This leads us to the third argument, disputing the pessimists’ one-sided arguments with “free will.” Again, the pessimists argue that, because of free will, there will always be some evil. In a similar vein, the pessimists respond to the OT typology argument we made in a previous essay with, “Granted, God was able to convert the Jews in the Old Covenant from an intermediate apostasy, but, it is ultimately up to man’s free will whether this will occur with the Gentiles in the New Covenant.” Again, this ignores the fact that free will is just one side of the same coin, the other side of which is predestination. I could elaborate on this with a discussion I had with a priest in the local area who put on a Q&A session with a Catholic youth group. In the course of the discussion, somehow the subject of God’s Plan came up, and the priest simply said something to the effect of, “I don’t really think there’s a ‘Plan.’ You simply have free will. God has given you gifts and talents, and so He just puts you in the world and says, ‘Here, do something with your gifts. It’s completely up to you.’ There really is no Plan.” Many of the students were surprised. At the conclusion, as everyone was leaving, I commented to Glen, the other leader, “You know, Glen, regarding what Father said about ‘free will and the Plan,’ I think it’s a little bit of both, not either/or.” Glen agreed and passed this on to everyone as they left. Similarly, there is perhaps the humorous wisdom of Forest Gump. There was that touching scene where Forest stood at the grave of his mother and was perusing about “fate” and “free will,” and, towards the end, he finally chokes out through his tears, “You know, Mama, I think it’s a little bit of both.” Authentically, I think that is the Catholic position: there is both free will *and *predestination, or, associatedly, a “Plan.”
Allow me to elaborate. As you should know, Catholicism teaches dogmatically that man is free, but also that there is predestination.
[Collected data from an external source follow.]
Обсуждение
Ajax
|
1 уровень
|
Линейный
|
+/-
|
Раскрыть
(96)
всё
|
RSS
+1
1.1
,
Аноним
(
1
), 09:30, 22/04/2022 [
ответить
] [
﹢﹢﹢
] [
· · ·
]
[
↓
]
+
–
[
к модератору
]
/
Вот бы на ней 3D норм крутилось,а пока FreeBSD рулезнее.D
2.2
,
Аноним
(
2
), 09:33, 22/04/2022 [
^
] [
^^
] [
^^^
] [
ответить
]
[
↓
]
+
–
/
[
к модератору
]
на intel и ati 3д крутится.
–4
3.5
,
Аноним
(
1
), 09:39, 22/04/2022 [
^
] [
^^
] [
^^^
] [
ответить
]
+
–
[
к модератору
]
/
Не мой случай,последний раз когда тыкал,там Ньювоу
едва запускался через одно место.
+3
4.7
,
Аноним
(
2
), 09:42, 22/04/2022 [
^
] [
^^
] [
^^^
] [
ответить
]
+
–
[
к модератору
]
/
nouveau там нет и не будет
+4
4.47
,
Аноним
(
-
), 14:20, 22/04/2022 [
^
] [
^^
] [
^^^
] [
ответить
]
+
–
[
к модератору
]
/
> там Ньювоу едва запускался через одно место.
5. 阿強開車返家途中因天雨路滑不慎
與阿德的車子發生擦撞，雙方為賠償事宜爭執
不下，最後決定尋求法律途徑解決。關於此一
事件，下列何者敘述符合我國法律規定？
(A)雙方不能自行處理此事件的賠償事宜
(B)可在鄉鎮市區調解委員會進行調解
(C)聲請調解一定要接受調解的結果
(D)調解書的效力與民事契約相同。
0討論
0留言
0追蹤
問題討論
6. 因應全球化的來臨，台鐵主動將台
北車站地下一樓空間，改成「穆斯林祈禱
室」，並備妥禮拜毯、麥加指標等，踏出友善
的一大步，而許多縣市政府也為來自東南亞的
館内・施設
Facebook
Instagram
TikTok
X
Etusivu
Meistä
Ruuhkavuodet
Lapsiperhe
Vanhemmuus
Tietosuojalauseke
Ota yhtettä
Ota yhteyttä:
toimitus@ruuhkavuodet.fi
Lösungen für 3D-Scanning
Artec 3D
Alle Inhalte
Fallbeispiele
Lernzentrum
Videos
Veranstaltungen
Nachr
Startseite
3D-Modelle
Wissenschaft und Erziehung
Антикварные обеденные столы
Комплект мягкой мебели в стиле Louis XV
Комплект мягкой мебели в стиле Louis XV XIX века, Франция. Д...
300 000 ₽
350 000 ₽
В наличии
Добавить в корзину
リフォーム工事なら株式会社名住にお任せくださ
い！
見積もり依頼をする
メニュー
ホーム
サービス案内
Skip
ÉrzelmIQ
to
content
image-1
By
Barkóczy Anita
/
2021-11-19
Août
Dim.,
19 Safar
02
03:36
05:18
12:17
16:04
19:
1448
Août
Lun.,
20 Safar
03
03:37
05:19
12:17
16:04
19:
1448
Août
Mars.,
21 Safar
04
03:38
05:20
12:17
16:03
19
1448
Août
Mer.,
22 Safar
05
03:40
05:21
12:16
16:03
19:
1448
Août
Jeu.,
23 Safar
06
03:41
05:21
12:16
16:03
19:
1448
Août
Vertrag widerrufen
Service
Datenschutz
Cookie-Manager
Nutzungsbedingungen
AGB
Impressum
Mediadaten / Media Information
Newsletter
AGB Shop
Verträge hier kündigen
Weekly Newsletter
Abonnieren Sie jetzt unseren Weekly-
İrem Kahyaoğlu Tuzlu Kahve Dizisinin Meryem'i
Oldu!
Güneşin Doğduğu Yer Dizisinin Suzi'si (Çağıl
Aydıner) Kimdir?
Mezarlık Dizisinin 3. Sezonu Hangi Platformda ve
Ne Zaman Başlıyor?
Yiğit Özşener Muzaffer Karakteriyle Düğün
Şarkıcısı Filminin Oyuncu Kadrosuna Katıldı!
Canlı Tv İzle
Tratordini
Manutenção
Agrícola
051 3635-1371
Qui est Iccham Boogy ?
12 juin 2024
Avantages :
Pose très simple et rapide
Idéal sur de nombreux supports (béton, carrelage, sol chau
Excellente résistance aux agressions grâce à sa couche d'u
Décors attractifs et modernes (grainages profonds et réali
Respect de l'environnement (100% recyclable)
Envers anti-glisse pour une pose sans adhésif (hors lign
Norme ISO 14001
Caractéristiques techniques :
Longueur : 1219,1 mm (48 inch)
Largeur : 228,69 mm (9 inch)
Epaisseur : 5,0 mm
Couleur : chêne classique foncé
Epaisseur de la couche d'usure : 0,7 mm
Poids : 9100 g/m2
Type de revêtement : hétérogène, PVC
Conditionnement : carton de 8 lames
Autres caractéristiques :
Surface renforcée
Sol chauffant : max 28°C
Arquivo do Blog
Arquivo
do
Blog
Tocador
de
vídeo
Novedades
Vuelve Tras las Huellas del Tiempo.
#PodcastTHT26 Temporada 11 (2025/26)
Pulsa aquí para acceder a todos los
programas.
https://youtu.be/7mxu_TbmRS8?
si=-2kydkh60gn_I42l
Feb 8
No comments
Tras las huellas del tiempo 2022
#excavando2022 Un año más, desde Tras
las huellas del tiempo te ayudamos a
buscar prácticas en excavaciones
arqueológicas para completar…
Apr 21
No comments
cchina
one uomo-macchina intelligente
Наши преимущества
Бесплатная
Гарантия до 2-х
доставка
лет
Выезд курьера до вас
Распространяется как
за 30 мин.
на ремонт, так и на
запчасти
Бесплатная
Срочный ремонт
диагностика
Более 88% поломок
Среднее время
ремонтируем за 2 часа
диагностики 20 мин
The full reconciliation of these principles is, to some extent, unsettled in Catholic theology. Hence, we have the competing factions of Thomists and Molinists. The Thomists, in their analysis, emphasize God’s Sovereignty, whereas the Molinists emphasize man’s free will. I learned from an expert at EWTN that in somewhere around the sixteenth or seventeenth century, there was a debate in the Church regarding these issues, and the pope of the time told the factions not to disturb the peace of the Church. I personally am convinced that it is probably again a “both/and” situation, as opposed to an “either/or.” That is, the reconciliation of Thomism and Molinism is probably a mystery that we will never fully understand.
At any rate, orthodox Catholic theologians must admit, with regards to predestination, both a predestination to Heaven and Hell, however, the types differ. Specifically, predestination to Heaven is by God’s Ordained Will, whereas predestination to Hell is by God’s Permissive Will. That is, God has positively ordained that the elect will inherit eternal life, whereas, as we saw in the introductory essay of this series, God has merely foreseen and permitted, not ordained, that the damned will end in eternal ruin. Further, if it is true that the elects’ salvation is predestined and ordained, then it must also be true, by way of implication, that every cooperation of the individual with God’s grace is ordained. This is ultimately because it is only by cooperation with the grace of God that the person is saved to begin with. But, then, this would also have to imply that the historical cooperations with grace are also predestined, referring especially to the major Redemptive episodes of Salvation History. That is, the reversion of the Jews to the Old Covenant after the Babylonian Exile was not an accident but ordained by God, just as the conversion of Europe to Catholicism was not an accident but was a part of God’s Plan. In a similar vein, so also are the major episodes of sinful resistance predestined, again, by God’s Permissive Will, in order that, as we have seen, He might draw a greater good from them through Redemption. Hence, in a sense, the whole of Salvation History is part of God’s Plan: the bad stages by God’s permission, and the good stages by God’s ordination. That is, we are still free, but God has foreseen what we will do with our freedom and has a Plan to counteract and redeem the times when we fall and make a mess of things.